José Eduardo Moniz recusou ser candidato desta vez, mas deixou a porta aberta para o futuro. "Se eventualmente se reunirem condições, se houver benfiquistas que achem que posso corporizar uma alternativa, obviamente que sim", respondeu. "Acho que é possível construtir um projecto, novo, moderno, de mudança, que reconduza o Benfica à grandeza que teve e que seja um Benfica fora da lógica das negociatas e do desfile de jogadores que abundam pelo estádio da Luz e que não se sabe bem ao que vêm."
Antes do anúncio da decisão, Moniz proferiu um discurso forte, em que até se poderia pensar que iria mesmo avançar. "As pessoas conhecem-me. Quando me meto em qualquer projecto, é para ganhar. As dificuldades não me metem medo e os desafios não me amedrontam, como a minha vida profissional bem o demonstra.

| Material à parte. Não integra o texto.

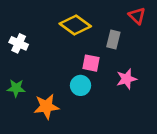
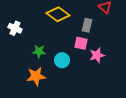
pink square: (91, 63) -> (81, 43), moved
green star: (16, 88) -> (39, 51), moved

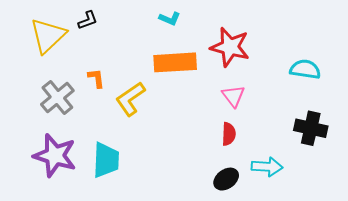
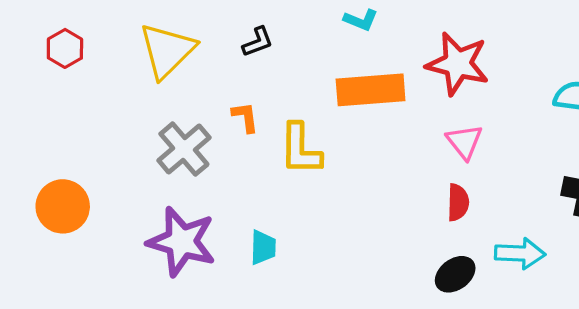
black L-shape: (88, 20) -> (258, 42), moved
yellow L-shape: (130, 99) -> (300, 149), turned -54
cyan trapezoid: (106, 160) -> (263, 247), size x0.6

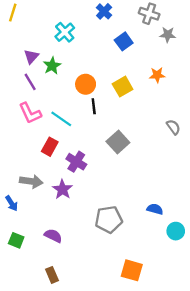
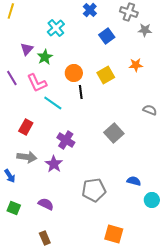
purple line: (30, 82) -> (12, 78), moved
pink L-shape: (30, 113) -> (37, 83), moved
gray semicircle: (173, 127) -> (150, 110), turned -32
gray square: (118, 142) -> (114, 133), moved
red rectangle: (50, 147) -> (26, 127), moved

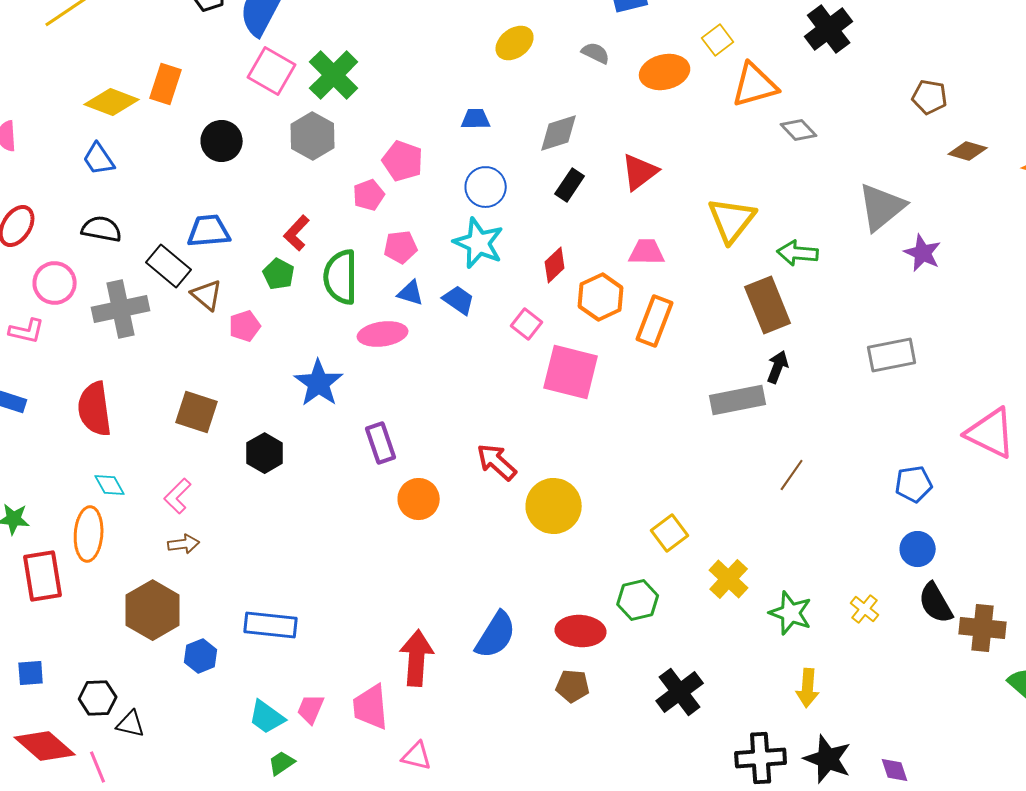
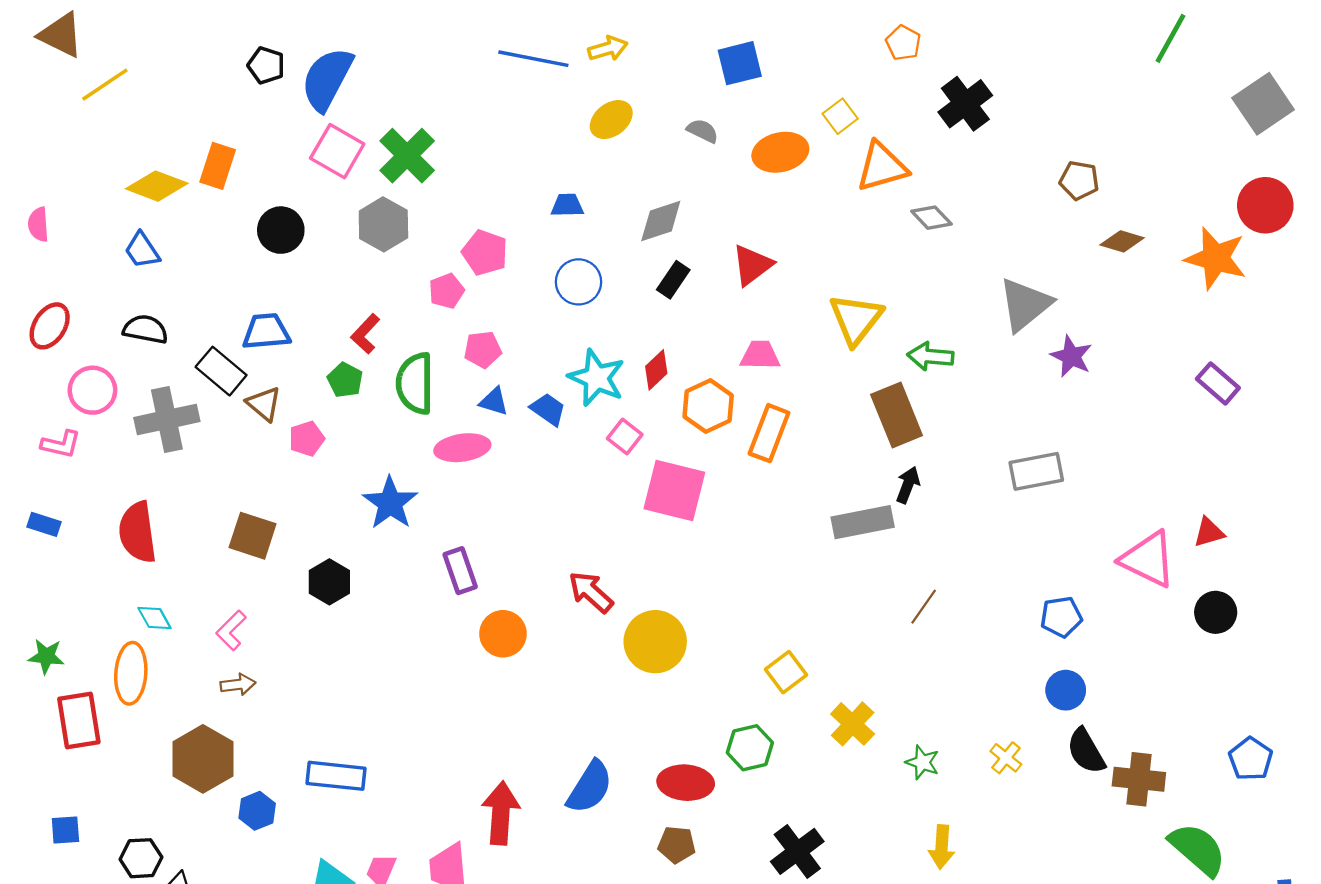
cyan star: (479, 243) -> (597, 378), moved
green star: (791, 613) -> (922, 762), size x0.7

O tamanho dos adversários também não, muito menos as ameaças sibilinas que ao longo dos últimos dias fui recebendo", disse o antigo jornalista.
Moniz aproveitou ainda para criticar o rumo do Benfica nos últimos anos. "Desde há algum tempo é com tristeza e amargura que sigo o percurso de um clube que da glória passou à banalidade", acusou, lembrando um momento particular, a derrota com a Académica (3-0), no Estádio da Luz, em Abril de 2008. "Mal esse jogo terminou, e pela primeira vez na vida, não conseguindo conter o meu desencanto, enviei uma mensagem ao principal responsável do Benfica, dando conta de que a situação se tornara insustentável e que o clube se tornara uma pálida imagem da sua história, revelando que uma mudança era urgente."
Todos estes sentimentos, porém, não foram suficientes para convencer o director-geral da TVI a avançar. Moniz enumerou a falta de tempo para preparar a candidatura, bem como a antecipação das eleições como razões para não avançar. E acrescentou razões familiares e profissionais. "Obviamrente não era fácil em dois ou três dias encontrar soluções para toda a panóplia de problemas com os quais fui obrigado a defrontar-me. Por um lado o Benfica, por outro lado a minha situação profissional na TVI e obviamente também a minha família", explicou, embora referindo que na TVI foram criadas condições para que se candidatasse, "com as consequências que daí adviriam."
O responsável da estação de Queluz deixou mesmo a ideia de que se a eleições fossem em Outubro, seria candidato: "Se tivessem sido mais tarde, estaria aqui hoje a contar uma história diferente."